The controversy has attracted attention ever since. (It was even recently enshrined in a Hallmark movie, ’Twas the Night Before Christmas, which features a theatrical courtroom adjudication.) Those who wish to dig into the details should consult Who Wrote “The Night Before Christmas?” (2016), by Macdonald P. Jackson, a retired English professor from New Zealand. Here (and in a follow-up article) Jackson performs a sophisticated lexical analysis of both Livingston’s and Moore’s vocabulary and style, examining high-frequency words and “phoneme pairs” in their work. He concludes that “the internal evidence is unequivocal”: Livingston wrote the poem. (“Livingston’s work, like ‘Visit,’ is informed by a lively imagination, a vein of whimsy, and an energizing gusto that are absent from Moore’s.”) The external evidence, however, remains inconclusive, so those who prefer to keep calling Moore the Poet of Christmas Eve can do so without dishonesty.

For most people, of course, it simply doesn’t matter.
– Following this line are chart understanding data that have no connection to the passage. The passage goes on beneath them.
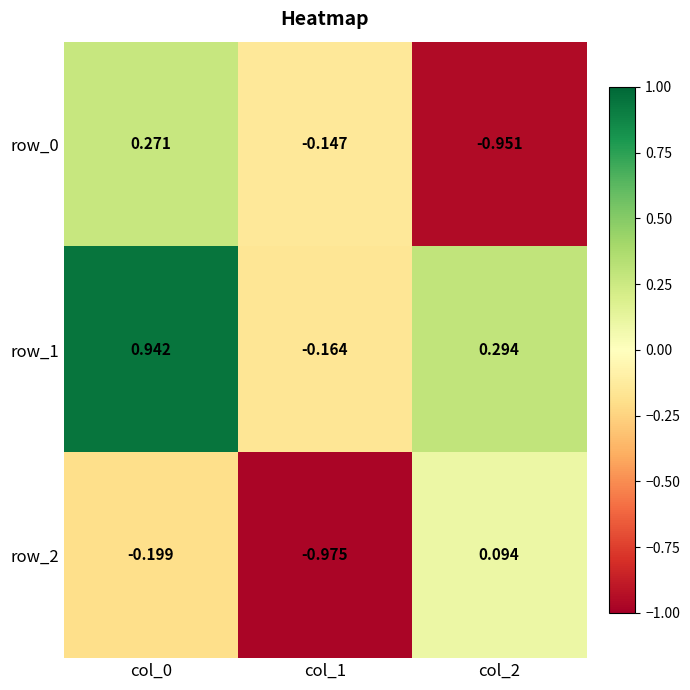

What is the difference between the maximum and minimum values in the row_0 series?

1.2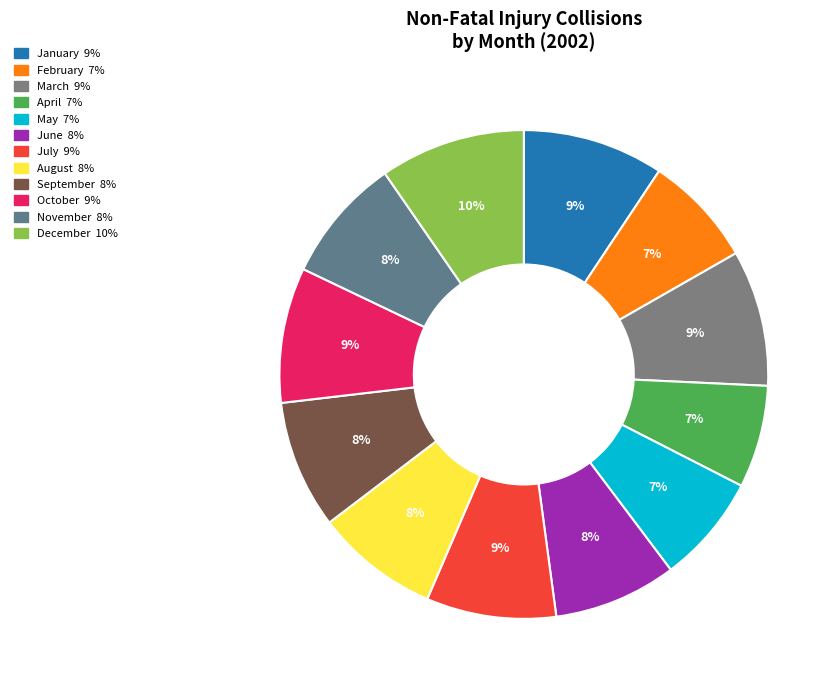

How many slices are in this pie chart?

12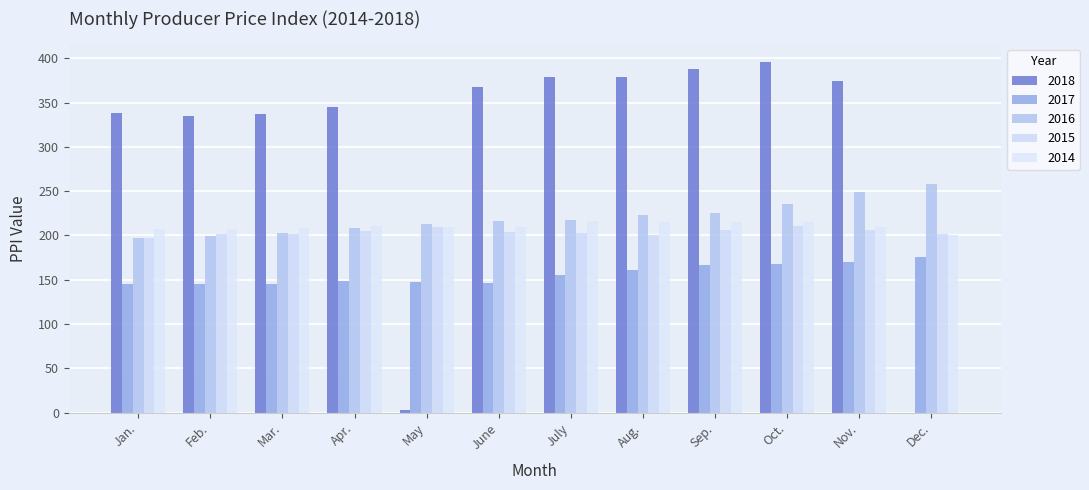

The 2017 series shows 223.2 at Jan.. True or false?

False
Livingston and Moore each wrote many other poems, and no one cares about any of them. As with “The Star-Spangled Banner” and “Mary Had a Little Lamb,” the poem has come to mean far more than the poet. Like the mysterious jolly old elf himself, the New York author of “A Visit from St. Nicholas” labored silently (“He spoke not a word, but went straight to his work”), and the resulting gift is perhaps enhanced by its mysterious origins.